Ma Be’Sihl non le concesse il tempo di concludere la frase, levando la mano ad arginare qualunque genere di vaniloquio nel quale avrebbe potuto allora impegnarsi: « Non possiamo permetterci di fare nulla di diverso da quanto pianificato. » sancì, con serietà e orrenda mancanza di empatia nel confronto con quanto lì offerto innanzi ai suoi occhi, un’orrenda mancanza di empatia aggravata dalla consapevolezza di quanto i suoi stessi figli adottivi avrebbero potuto quietamente ritrovarsi in una gabbia simile a quella, in un container simile a quello, se la sua amata donna guerriero non si fosse impegnata tanto per salvarli, per sottrarli a tale fato « Non sono dei bambini: sono solo delle armi. E noi dobbiamo portare queste armi a Lo Sfregiato, affinché ci possa accogliere nella sua organizzazione… e nell’organizzazione che fa capo a Desmair. »

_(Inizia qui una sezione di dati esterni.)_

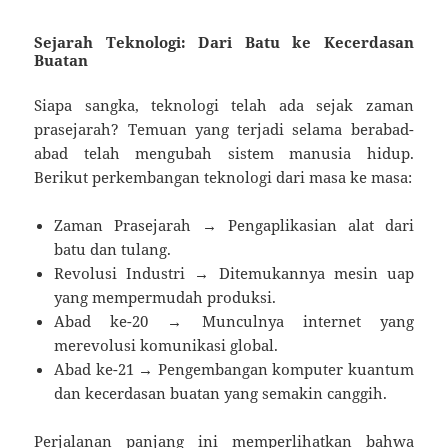
Sejarah Teknologi: Dari Batu ke Kecerdasan
Buatan
Siapa sangka, teknologi telah ada sejak zaman
prasejarah? Temuan yang terjadi selama berabad-
abad telah mengubah sistem manusia hidup.
Berikut perkembangan teknologi dari masa ke masa:
Zaman Prasejarah → Pengaplikasian alat dari
batu dan tulang.
Revolusi Industri → Ditemukannya mesin uap
yang mempermudah produksi.
Abad ke-20 → Munculnya internet yang
merevolusi komunikasi global.
Abad ke-21 → Pengembangan komputer kuantum
dan kecerdasan buatan yang semakin canggih.
Perjalanan panjang ini memperlihatkan bahwa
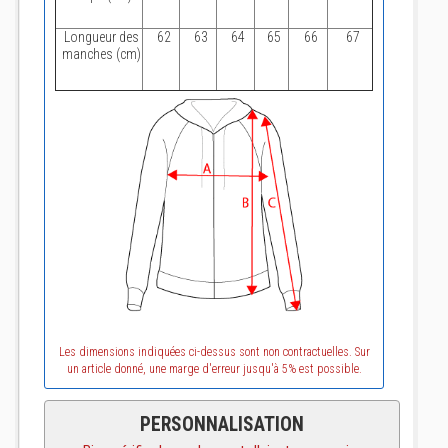
Longueur des
62
63
64
65
66
67
manches (cm)
Les dimensions indiquées ci-dessus sont non contractuelles. Sur
un article donné, une marge d'erreur jusqu'à 5% est possible.
PERSONNALISATION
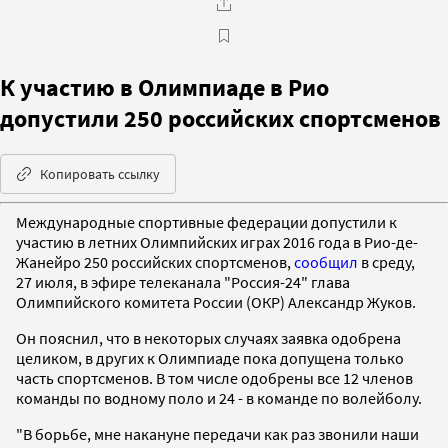
К участию в Олимпиаде в Рио
допустили 250 российских спортсменов
Копировать ссылку
Международные спортивные федерации допустили к
участию в летних Олимпийских играх 2016 года в Рио-де-
Жанейро 250 российских спортсменов,
сообщил
в среду,
27 июля, в эфире телеканала "Россия-24" глава
Олимпийского комитета России (ОКР) Александр Жуков.
Он пояснил, что в некоторых случаях заявка одобрена
целиком, в других к Олимпиаде пока допущена только
часть спортсменов. В том числе одобрены все 12 членов
команды по водному поло и 24 - в команде по волейболу.
"В борьбе, мне накануне передачи как раз звонили наши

E se, inizialmente, la sorpresa, lo sconvolgimento conseguente alla follia propria di una tale affermazione per così come da lui disumanamente pronunciata non avrebbero potuto ovviare a congelare metaforicamente il sangue nelle vene di Lys’sh, lasciandola immobile e attonita a confronto con quell’uomo nel merito dell’identità del quale, allora, non avrebbe potuto che sollevare dei legittimi dubbi; fu questione di pochi istanti, di un battito di cuore o poco più, prima che ella avesse a reagire, e avesse a reagire nel levare la propria mano destra e nel muoverla, con impeto violento, a colpire la guancia sinistra del proprio interlocutore, in uno schiaffo vigoroso, in un colpo energico, che non cercò in alcun modo di essere frenato nel proprio incedere e che, anzi, si volle contraddistinguere qual animato da energia sufficiente a fargli girare la testa in un’altra direzione e, in quell’impatto, forse, a fargli rimestare un po’ le idee all’interno della propria confusa mente, nella speranza, in ciò, di potersi riservare occasione di interloquire nuovamente con Be’Sihl o, quantomeno, con qualcuno apparentemente simile a lui non soltanto nell’aspetto esteriore.